This past week I posted a few cartoons, cards, and other amusing bits that I thought my readers would appreciate. And it seems that many of you did! So much so that you re-blogged the items and I am glad that you did since that helps others learn of my blog.
But I also noticed this week that in a couple of instances folks did not link back to my blog. The result, of course, is that the readers of those fine blogs will have no idea about my blog. Our blogging superhero Jim West posted a few comics but DID include a HT and linkback. When I suggested that he not also post the comic, since otherwise there was no reason for his readers to come to my blog, he kindly kept the linkback but removed the comic. Thank you Jim! (By the way, I have communicated with a number of comic artists who have told me that for traffic reasons they prefer that bloggers host the image they are commenting upon on the blog’s site and then linkback to the artist’s site. That is called “hotlinking.”)
So at the risk of sounding like a whiner, I would like to ask that if you repost something from anyone’s site that you be sure to attribute or cite the originating blog.

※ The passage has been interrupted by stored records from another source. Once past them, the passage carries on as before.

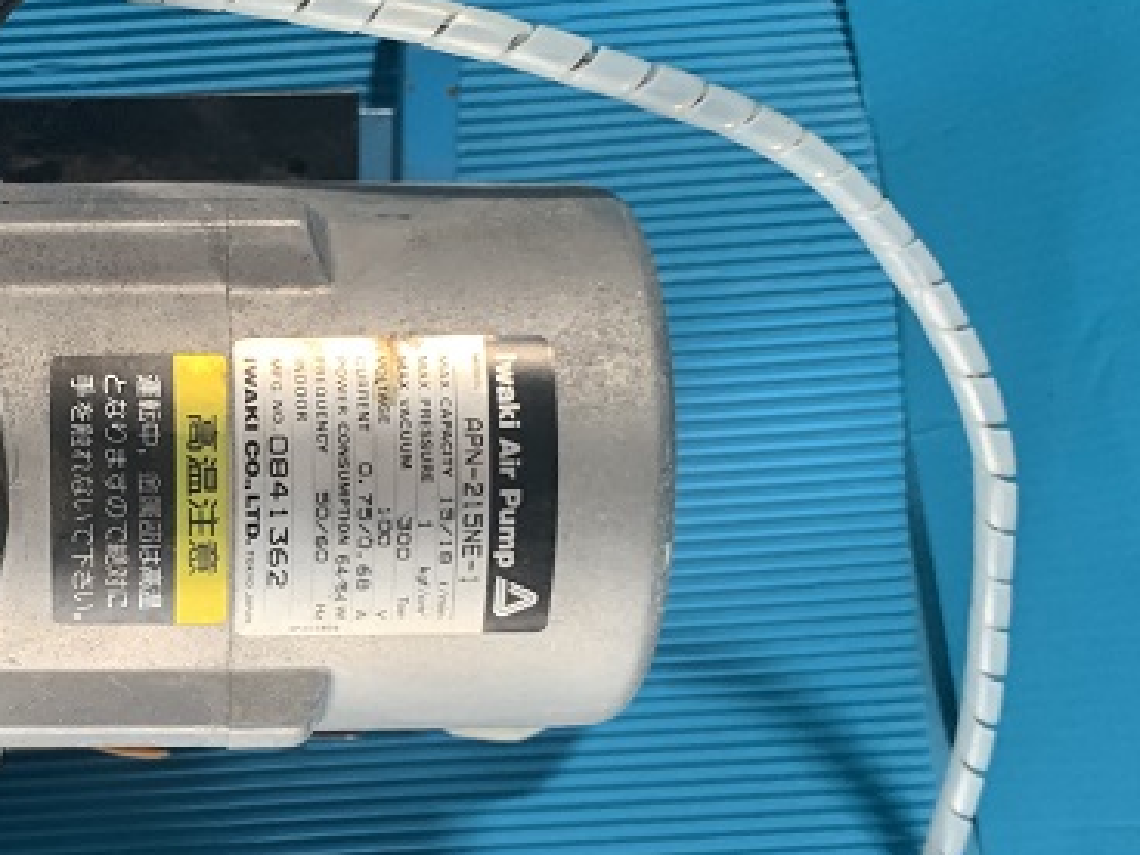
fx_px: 1877
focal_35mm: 57
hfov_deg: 32.0
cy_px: 497
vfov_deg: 25.6
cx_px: 91
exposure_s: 1/60
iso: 160
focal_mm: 4.25
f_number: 1.8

It is basic blogging etiquette.
5 thoughts on “Blogging Etiquette: The Linkback”
It’s not whining, it’s basic netiquette and, for the academics among us, a simple habit to cite the source.
My problem is I often see the same thing on several blogs and I can’t remember who I saw it on first…
Thanks Jeremy. That I can appreciate. In those cases I just cite one of them, acknowledging that others have also posted it or I cite the one that posted first (assuming they have dates for their posts).
i agree chris. im very careful to link to sources and if i sometimes forget i immediately correct it the moment i can.
i think bibliobloggers in particular who dont cite sources are loathsome. pretending originality of discovery, they simply deceive.
manys the time ive posted something or other and a few hours later seen it on so and so’s blog- knowing they saw it on mine first because they leave a trail… but they dont bother saying where they saw it.
irksome, but sadly common practice.
I’m really surprised that artists would want other folks to host their work. Wild.
It is because they would otherwise (potentially) be paying for bandwidth servicing my site instead of theirs. It is called hotlinking. They still want and deserve to be linked and credited.